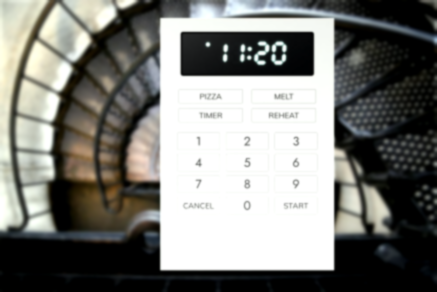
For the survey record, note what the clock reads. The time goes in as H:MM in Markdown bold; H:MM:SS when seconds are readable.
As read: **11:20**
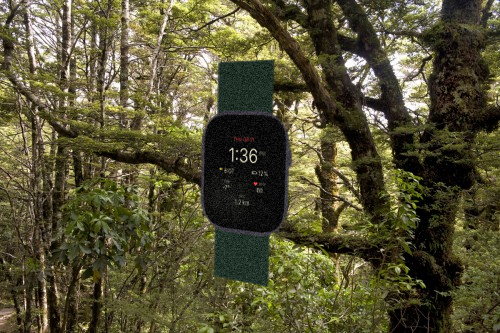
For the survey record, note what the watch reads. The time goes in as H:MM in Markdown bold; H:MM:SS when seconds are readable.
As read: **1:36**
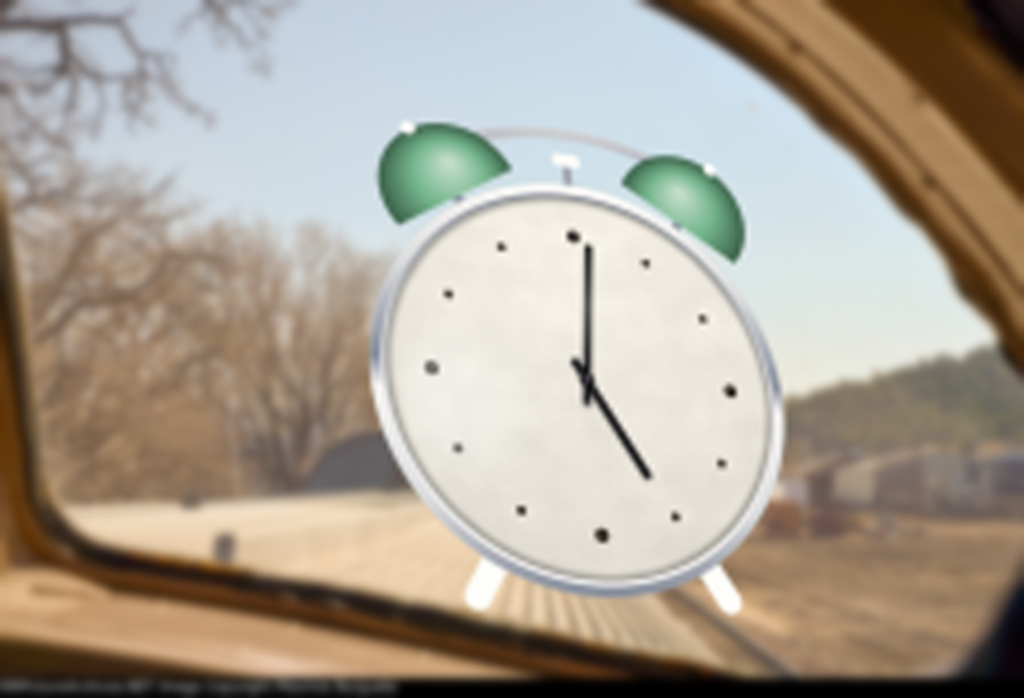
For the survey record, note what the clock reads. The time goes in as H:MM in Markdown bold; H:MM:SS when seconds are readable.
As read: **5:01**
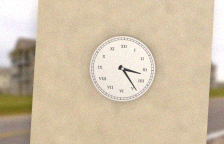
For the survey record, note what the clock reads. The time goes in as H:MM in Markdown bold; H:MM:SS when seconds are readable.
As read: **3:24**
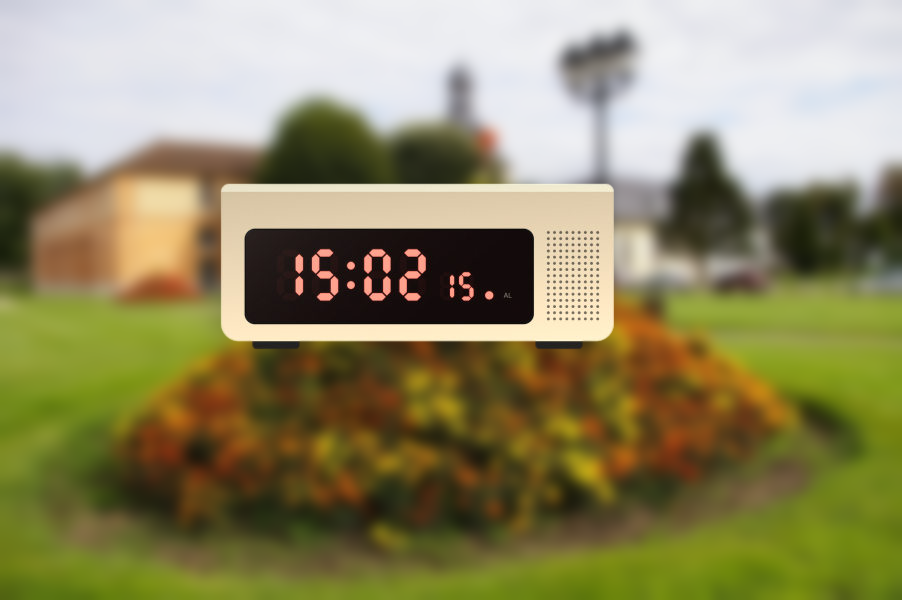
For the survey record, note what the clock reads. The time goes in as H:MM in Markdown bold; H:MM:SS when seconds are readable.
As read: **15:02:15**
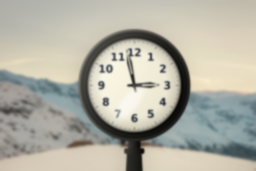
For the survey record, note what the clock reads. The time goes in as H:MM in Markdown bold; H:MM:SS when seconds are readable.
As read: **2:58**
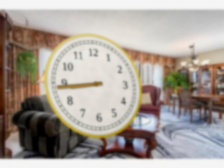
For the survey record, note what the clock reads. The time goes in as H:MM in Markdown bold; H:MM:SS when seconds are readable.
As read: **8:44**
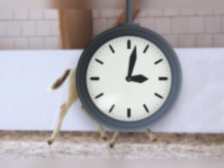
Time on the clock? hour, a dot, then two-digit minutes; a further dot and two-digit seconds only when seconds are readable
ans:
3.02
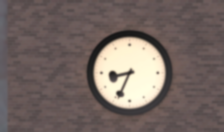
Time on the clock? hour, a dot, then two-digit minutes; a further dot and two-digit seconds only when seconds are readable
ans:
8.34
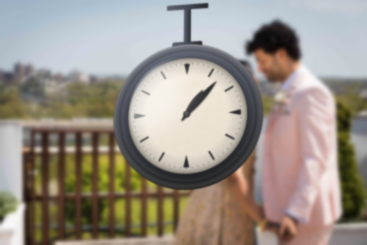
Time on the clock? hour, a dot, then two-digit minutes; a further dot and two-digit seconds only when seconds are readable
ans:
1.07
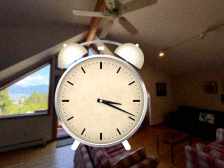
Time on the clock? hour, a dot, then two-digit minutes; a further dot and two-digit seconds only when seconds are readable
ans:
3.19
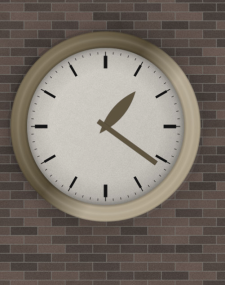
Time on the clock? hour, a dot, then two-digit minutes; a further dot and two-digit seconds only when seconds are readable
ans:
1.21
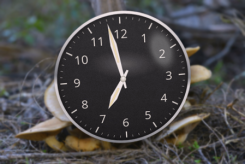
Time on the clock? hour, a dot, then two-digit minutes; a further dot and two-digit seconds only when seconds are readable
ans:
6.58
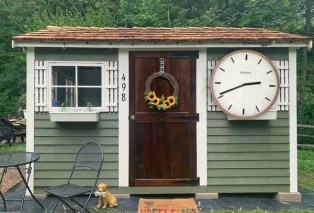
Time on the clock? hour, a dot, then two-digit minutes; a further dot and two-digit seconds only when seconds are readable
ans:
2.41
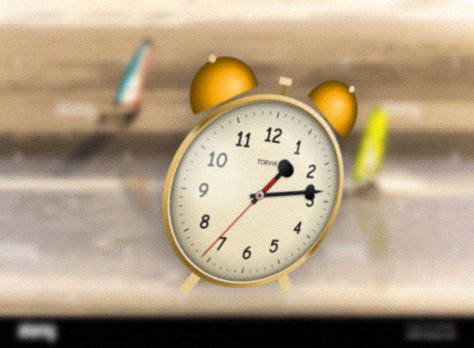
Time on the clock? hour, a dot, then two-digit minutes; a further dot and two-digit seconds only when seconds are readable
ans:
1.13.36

_TASK DESCRIPTION_
Copy out each line of the rows above that contains the word "watch". Case counts.

_OUTPUT FOR THIS EXERCISE_
For the survey record, note what the watch reads. The time goes in as H:MM in Markdown bold; H:MM:SS when seconds are readable.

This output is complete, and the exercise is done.